If the problem is hardware related, MySQL probably won't be able to log anything more useful about it.
What exactly do you mean by the tables are becoming corrupted? |
I forgot to mention, the storage engine is innodb.
A mysqlcheck on the table produces an error. Here is what the error.log has:
Code:
InnoDB: Database page corruption on disk or a failed
InnoDB: file read of page 1477671.
InnoDB: You may have to recover from a backup.
130314 8:34:42 InnoDB: Page dump in ascii and hex (16384 bytes):
len 16384; hex [hex string deleted]
130314 8:34:42 InnoDB: Page checksum 412120851, prior-to-4.0.14-form checksum 2820154251
InnoDB: stored checksum 921764659, prior-to-4.0.14-form stored checksum 2820154251
InnoDB: Page lsn 922 3852332481, low 4 bytes of lsn at page end 3852332481
InnoDB: Page number (if stored to page already) 1477671,
InnoDB: space id (if created with >= MySQL-4.1.1 and stored already) 0
InnoDB: Page may be an index page where index id is 0 551733
InnoDB: (index PRIMARY of table [database]/[table])
InnoDB: Database page corruption on disk or a failed
InnoDB: file read of page 1477671.
InnoDB: You may have to recover from a backup.

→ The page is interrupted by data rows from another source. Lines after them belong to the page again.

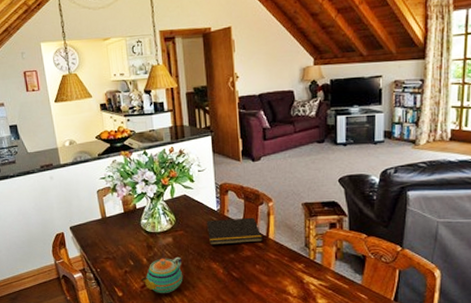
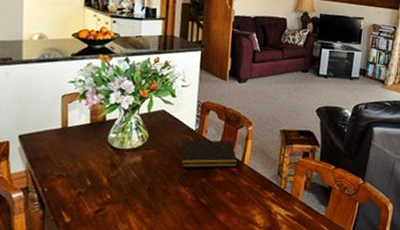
teapot: present [141,256,183,293] -> none [97,178,149,220]

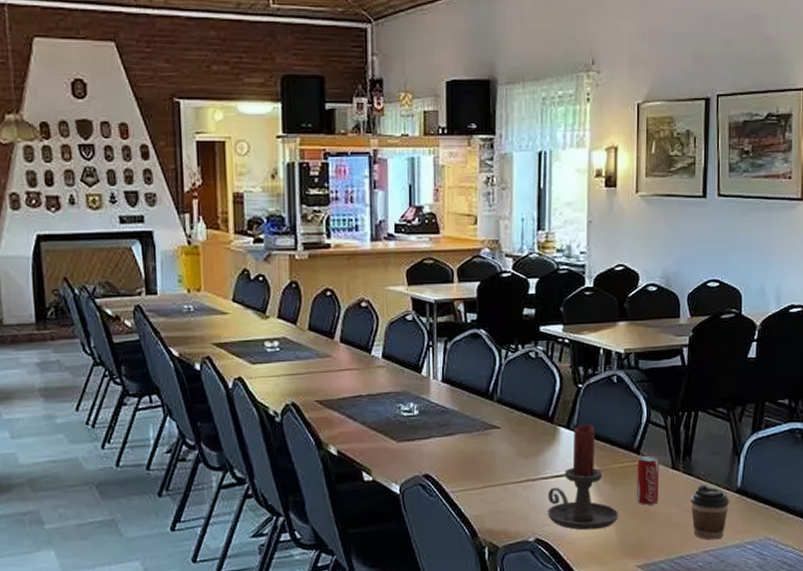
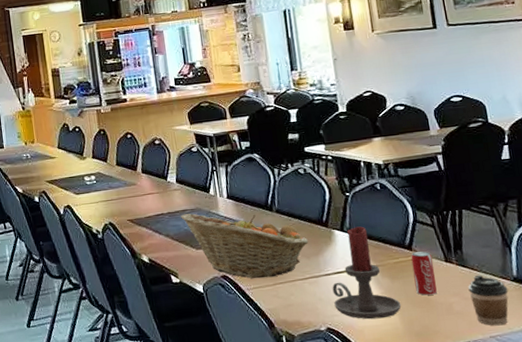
fruit basket: none [383,397,529,480] -> present [181,213,309,278]

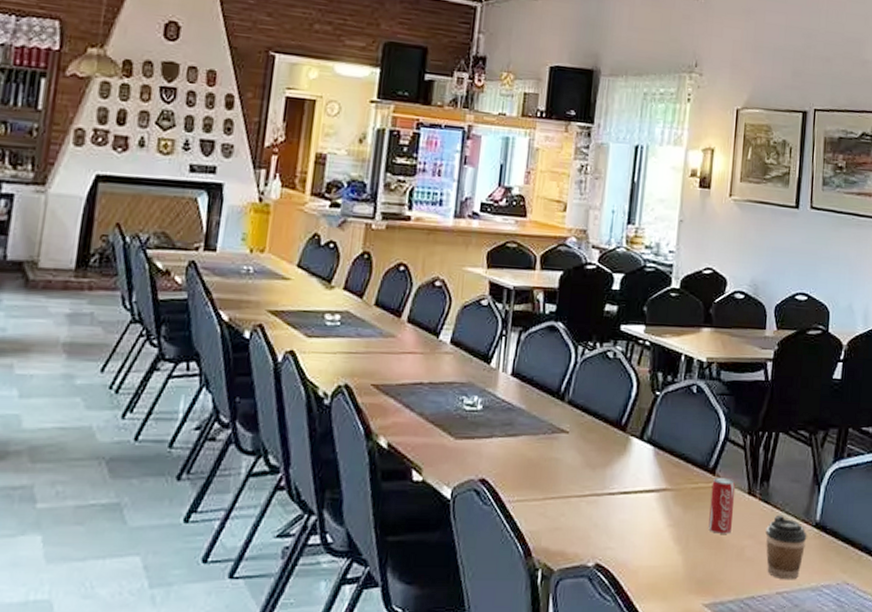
fruit basket: present [181,213,309,278] -> none [445,388,599,489]
candle holder: present [332,226,402,320] -> none [611,436,689,558]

InnoDB: It is also possible that your operating
InnoDB: system has corrupted its own file cache
InnoDB: and rebooting your computer removes the
InnoDB: error.
InnoDB: If the corrupt page is an index page
InnoDB: you can also try to fix the corruption
InnoDB: by dumping, dropping, and reimporting
InnoDB: the corrupt table. You can use CHECK
InnoDB: TABLE to scan your table for corruption.
I have been successful in dumping table, dropping table, and restoring table from the dumped .sql file. I have also restored corrupted tables from daily backups.
The error log does e4eem to suggest a hardware issue, but then why is it that can restore the table from a dump of itself?